How come https://riot.im (Matrix) manages to sync between devices AND have E2E, while also being federated?
That's not what you get when you have a secure system, that's what you get when you design a system that can collect (and possibly monetize) the data of millions of users.
I believe that making sync work with E2E bring either security issues or more burden on the user; I would like them in telegram, but I also like the "if you send this message you exactly the device it go to, not an old laptop i forgot in the office, just my phone". it is meant to be secure on a device level.
That's not what I meant. Yes you can have sync and E2E. With different trade-offs.
Telegram is secure from device to device, not from account to account. If I send you a secure message from my iPad I don't have to worry about the web session I opened a week ago on someone else laptop.
Signal and WhatsApp both support multi-device encrypted chats. Signal is better than WhatsApp in this respect as your primary device doesn't need to be online for it to work.
Signal multi-device support is very limited. Doesn't support multiple mobile devices. Primary device must be a phone, all others must be desktop computers with Chrome.

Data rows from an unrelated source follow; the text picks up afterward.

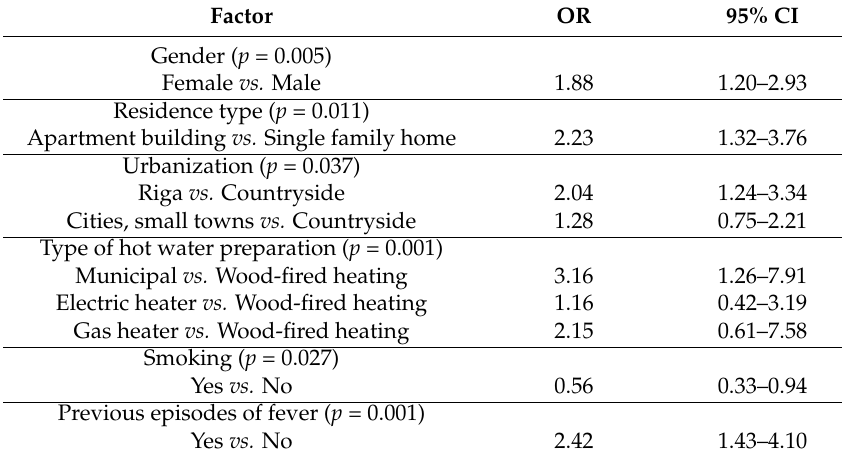
Table 2. Odds ratios and 95% CI for association between Legionella pneumophila SG 1–6 seropositivity and relevant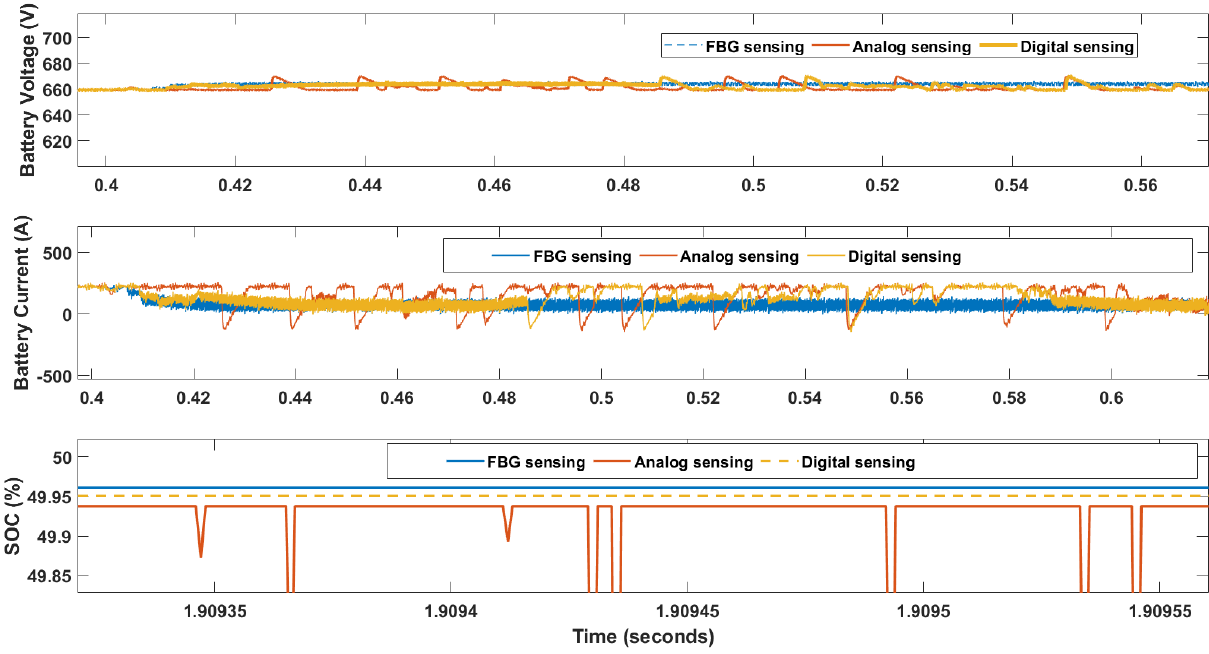
Figure 17. Output metrics at the potential point of the battery bank under EMI.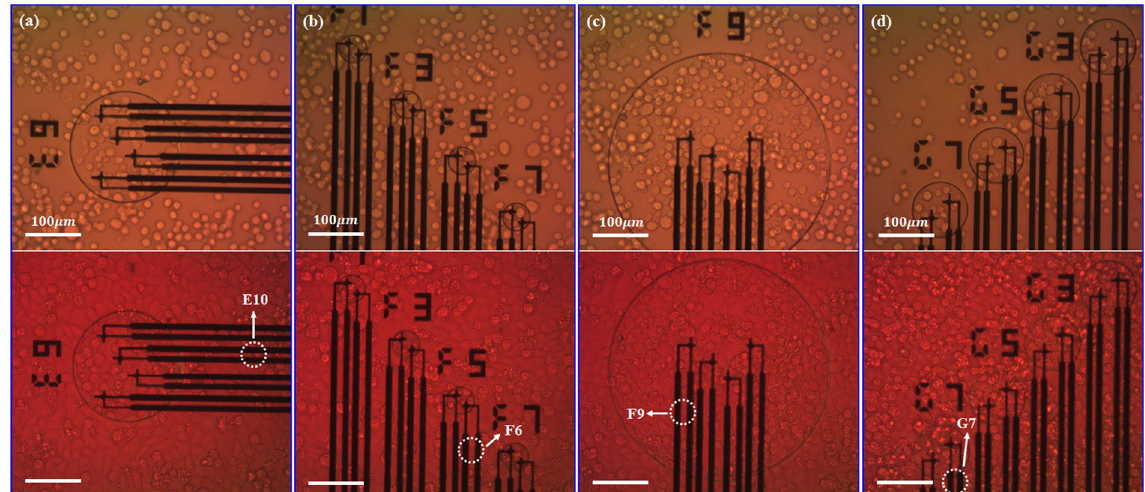
Figure 6. Microscopic images of cultured HepG2 cells. The top panel and bottom panel are photographs taken before and after test, respectively. ( a – d ) The relative positions of adherent HepG2 cells and labelled micro- TFTCs E10, F6, F9 and G7. The live cells show typical irregular shape and light contrast, and the apoptotic cells show round shape and dark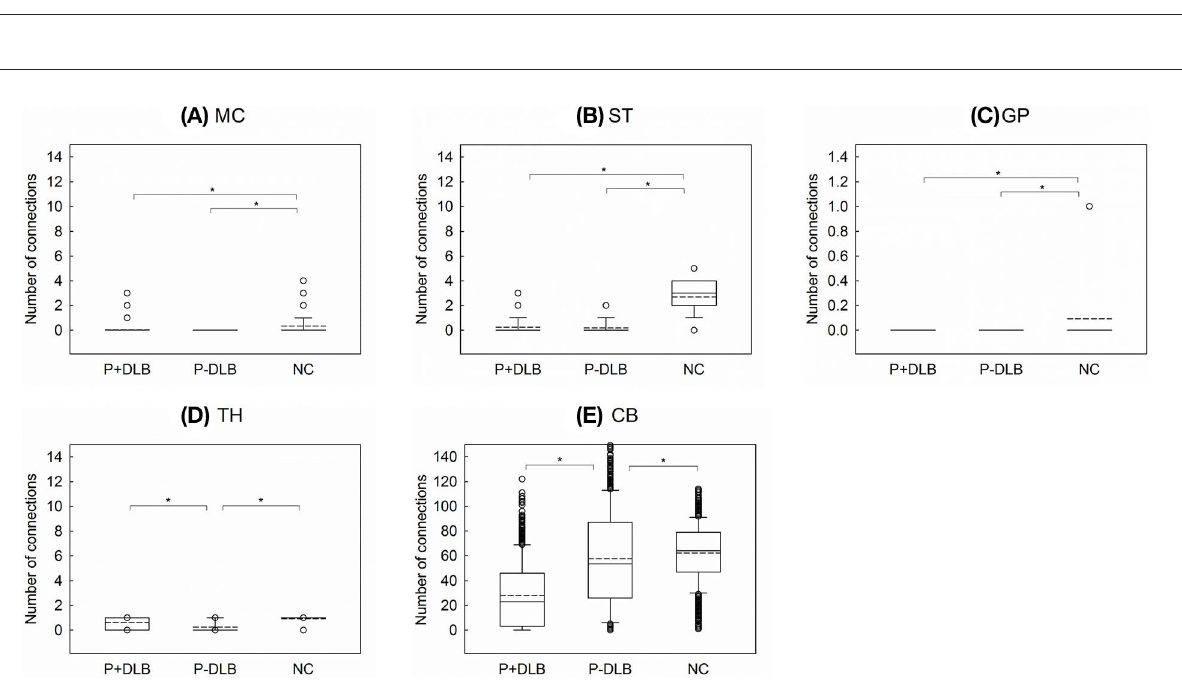
FIGURE3 Comparison of the number of intra-regional connections among P + DLB, P-DLB, and NC groups. Box plots of the mean number of connections between (A) MC, (B) ST, (C) GP, (D) TH, and (E) CB. The solid lines represent the median value and the dashed lines represent the mean value. * indicate significantly different group means at p < 0.001. P + DLB, dementia with Lewy bodies with parkinsonism; P-DLB, dementia with Lewy bodies without parkinsonism; NC, normal controls; MC, motor cortex; ST, striatum; GP, globus pallidus; TH, thalamus; CB,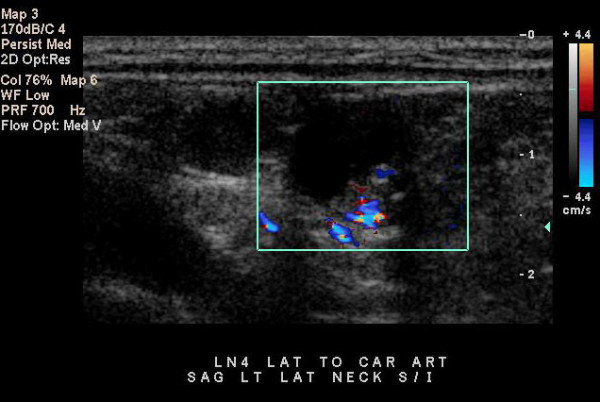
Ultrasound image demonstrates a mixed cystic and solid appearing lateral cervical lymph node in a patient with previous thyroidectomy for papillary thyroid carcinoma.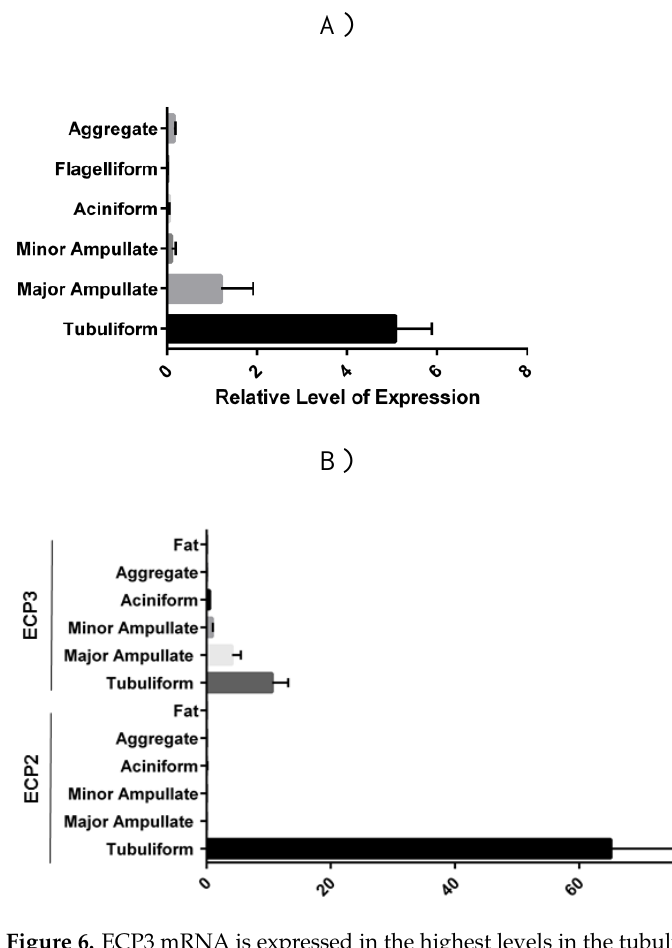
Figure 6. ECP3 mRNA is expressed in the highest levels in the tubuliform gland but has lower levels relative to ECP2 mRNA: ( A ) real-time RT-PCR analysis of ECP3 transcript levels in six different silk-producing glands; ( B ) real-time RT-PCR analysis of ECP2 and ECP3 mRNA levels in the five different silk-producing glands and fat tissue.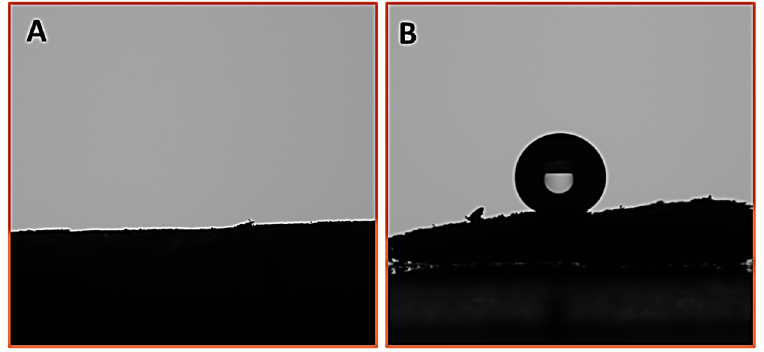
Figure 5. Water contact angle on the surface of ( A ) Cell-F and ( B ) C18s-Ag-DA-Cell-F, measured after 15 s by placing 5 µL drop of water. 15 s by placing 5 µ L drop of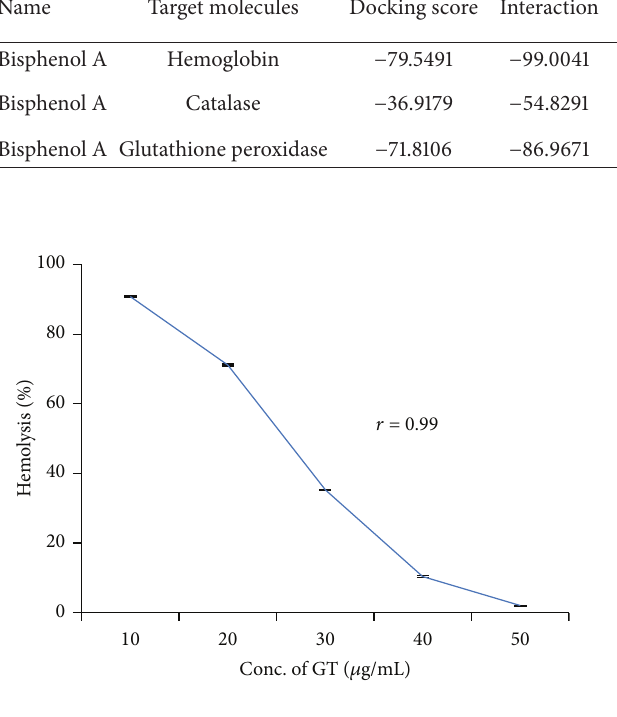
Figure 3: Retardation in bisphenol A-induced hemolysis by green tea extract. Results are expressed as mean ± SEM; 𝑛 = 10 . ∗ Significant at the level 𝑃 < 0.05 as compared to control.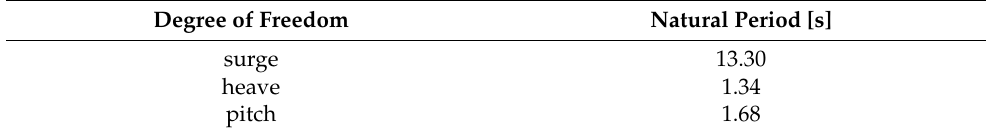
Table 2. Free decay test results.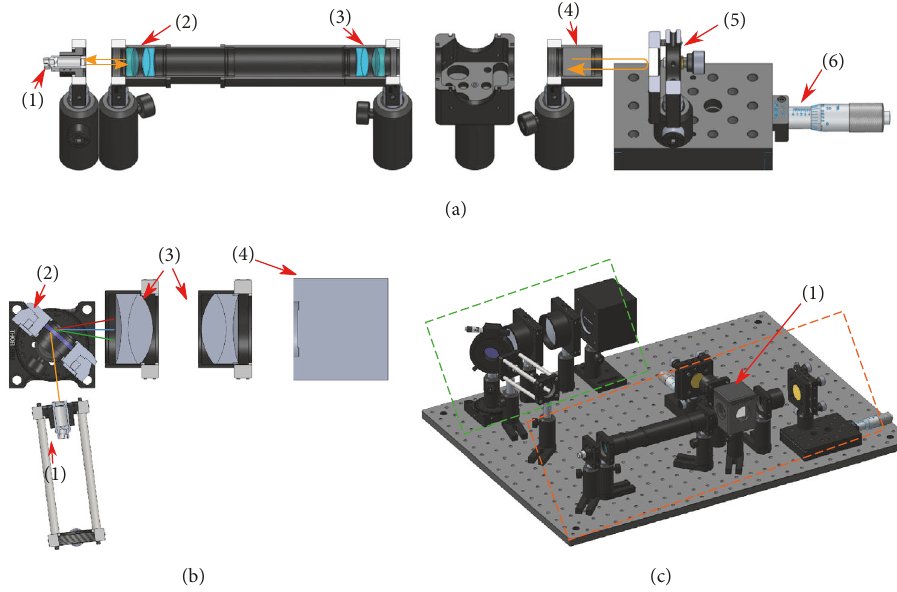
Figure 5: SOLIDWORKS design of the reference and spectrometer arms. (a) The CAD design of the reference arm. (1) Fiber connector, (2) scan lens, (3) tube lens, (4) dispersion compensator for the objective, (5) a gold mirror installed on a kinematic mount with adjustable angles, and (6) translational stage to precisely control the position of the reference mirror. (b) The CAD design of the spectrometer arm. The grating has an optimal incident angle of 48.6 ∘ and diffraction angle of 48.6 ∘ . It is mounted on rotatory mounts to adjust the angles of the grating with respect to the OCT beam and the lens mechanism. (1) Fiber connection, (2) grating installed on rotatory mounts, (3) Pl¨ossl lens, and (4) line CCD camera. (c) The reference and spectrometer arms are installed on an optical breadboard to facilitate transportation. There is a movable mirror mount, component (1) , in the reference arm that can change the beam path to match different objective lenses in the sample arm. The reference and spectrometer arms are encircled with orange and green rectangles,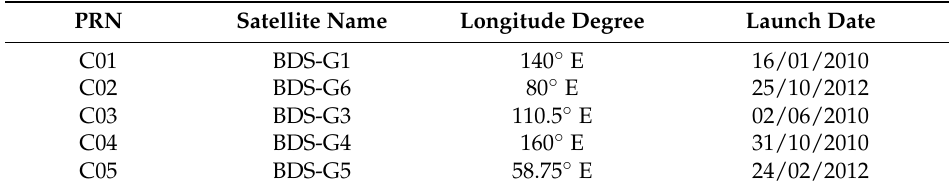
Table 1. Information on BeiDou Navigation Satellite System (BDS) geostationary earth orbit (GEO) satellites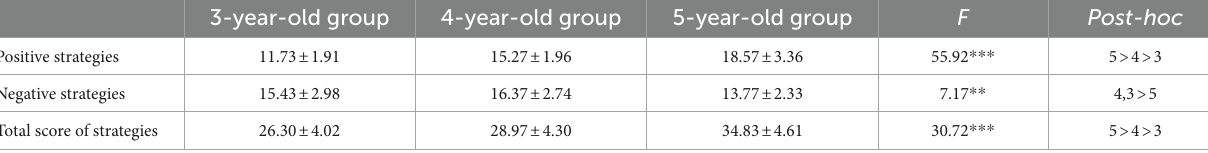
TABLE 2 Results of age difference on children’s peer conflict resolution strategies (M ± SD).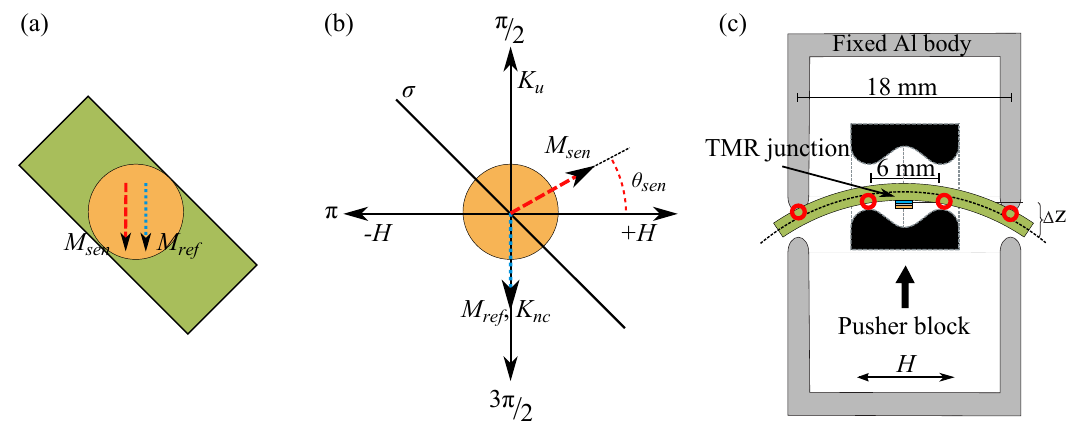
Figure 2. ( a ) The 45 ◦ alignment of the induced anisotropy K u of the sense and reference layers with respect to the length of the cantilever or the stress axis. M sen and M ref of unstrained junctions stay parallel at the zero field due to the Néel coupling ( K nc ) between the two layers; ( b ) Configuration of physical quantities with respect to K u and the stress axis. θ sen denotes the orientation of M sen ; ( c ) Schematic of the four-point bending apparatus. The displacement of the pusher block ∆ Z moves the ceramic pieces (black bodies) and imposes tensile or compressive stress into the TMR junction. The red circles depict the equidistant contact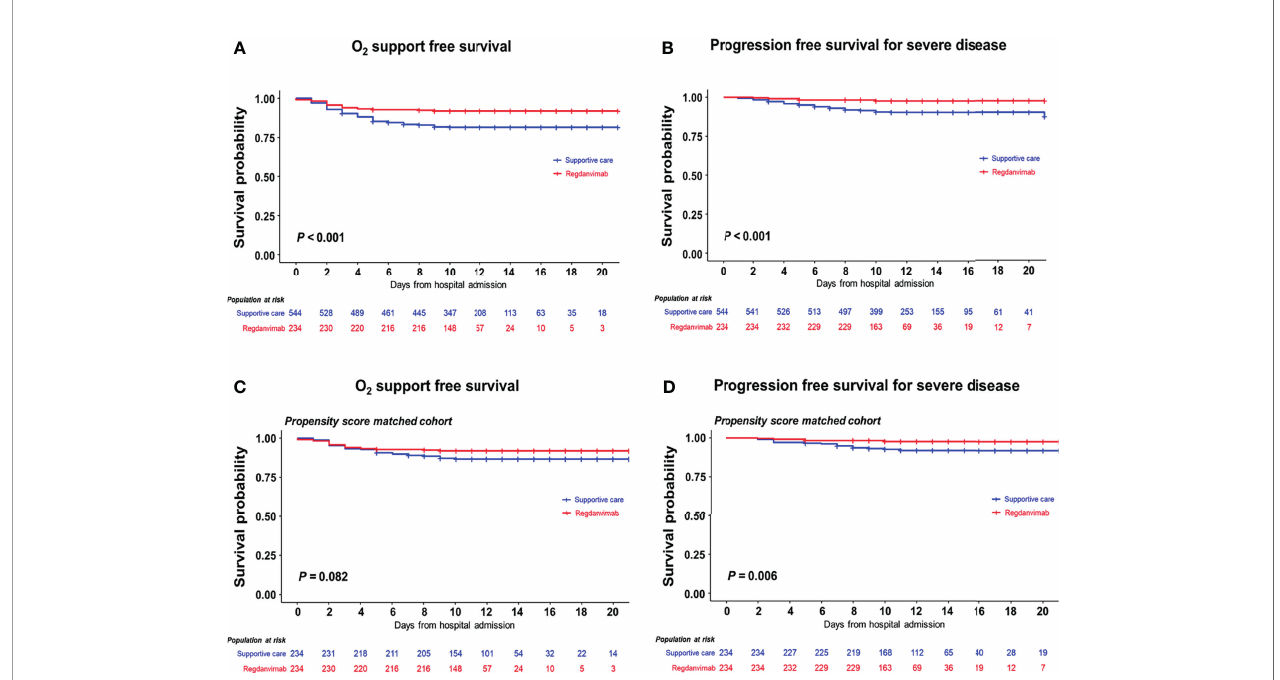
FIGURE 2 | Progression-free survival analysis in the total and propensity score – matched cohorts. The 21-day probabilities for composite outcomes 1 (A) and 2 (B) were evaluated in the total cohort, and the regdanvimab group showed clinical bene fi t for both outcomes. Statistically signi fi cant bene fi ts were also found in the propensity score – matched cohort for composite outcomes 1 (C) and 2 (D)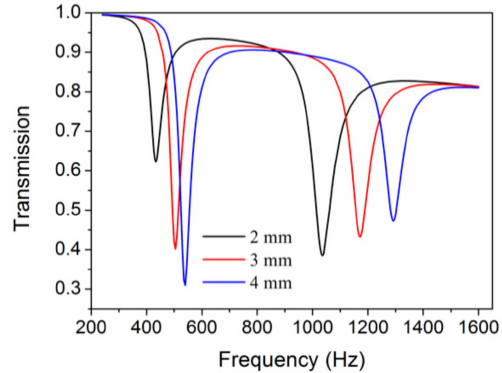
Figure 8. The transmission curves of NSHS-AMM with di ff erent diameters of the interior split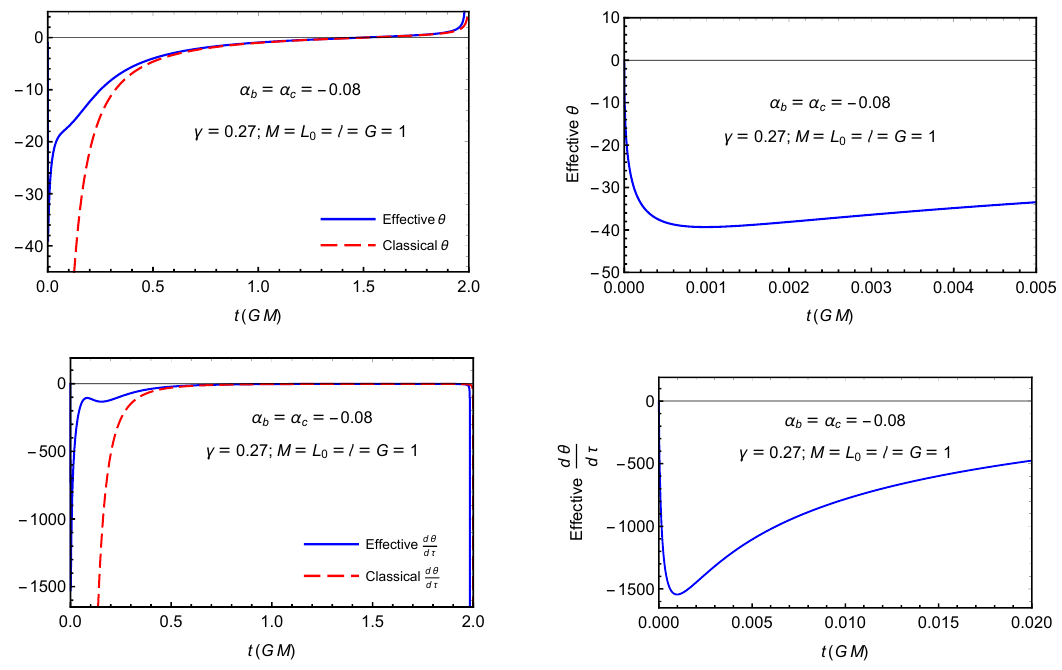
Figure 6 . Plots of expansion and its rate of change for model 3. Top left: classical vs effective θ as a function of the Schwarzschild time t . Top right: closeup of the effective θ as a function of t . Bottom left: classical vs effective dθ as a function of t . Top right: closeup of the effective dθ dτ function of t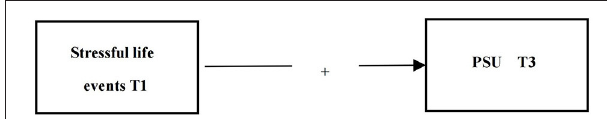
FIGURE 1 | Visualization of Hypothesis 1.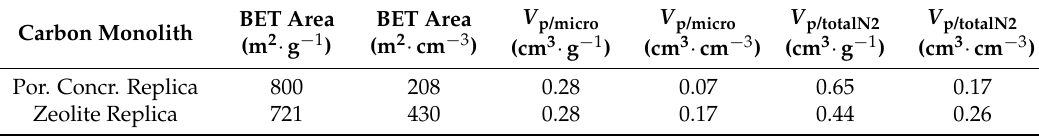
Table 5. Specific mass related and volume related textural data of porous carbon monoliths.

How come https://riot.im (Matrix) manages to sync between devices AND have E2E, while also being federated? How come I can use both WhatsApp and Signal on both my computer and phone (and they stay in sync)?
It looks like in [1] that each device registered to a user has a device_key and when an encrypted message is sent, they user's public devices keys are requested and the message is encrypted for each device. New devices can't see old messages.
The message isn't encrypted for each device; the message is encrypted once for the room, as part of a 'session' of messages - and then the key data for that session is shared with the devices who are allowed to read it. Thus you can share old session key data with other devices if you want, meaning that new devices /can/ see old messages, although we're still working through the UX for that. (Currently the only way to do it is by import/export session key data in settings and transferring it between devices).
Thanks—so there's another layer of encryption over the ever changing (Megolm) key that encrypts the room, if I understand this. Looks like I simplified too much.
Sort of. Just to clerify: the first layer (Olm) provides a secure channel between pairs of devices, used mainly to share Megolm encryption state between them.
The second layer (Megolm) encrypts each sent message once per room, using a ratchet described by session key data. The session key data is shared 1:1 between the appropriate devices (past and future) over Olm.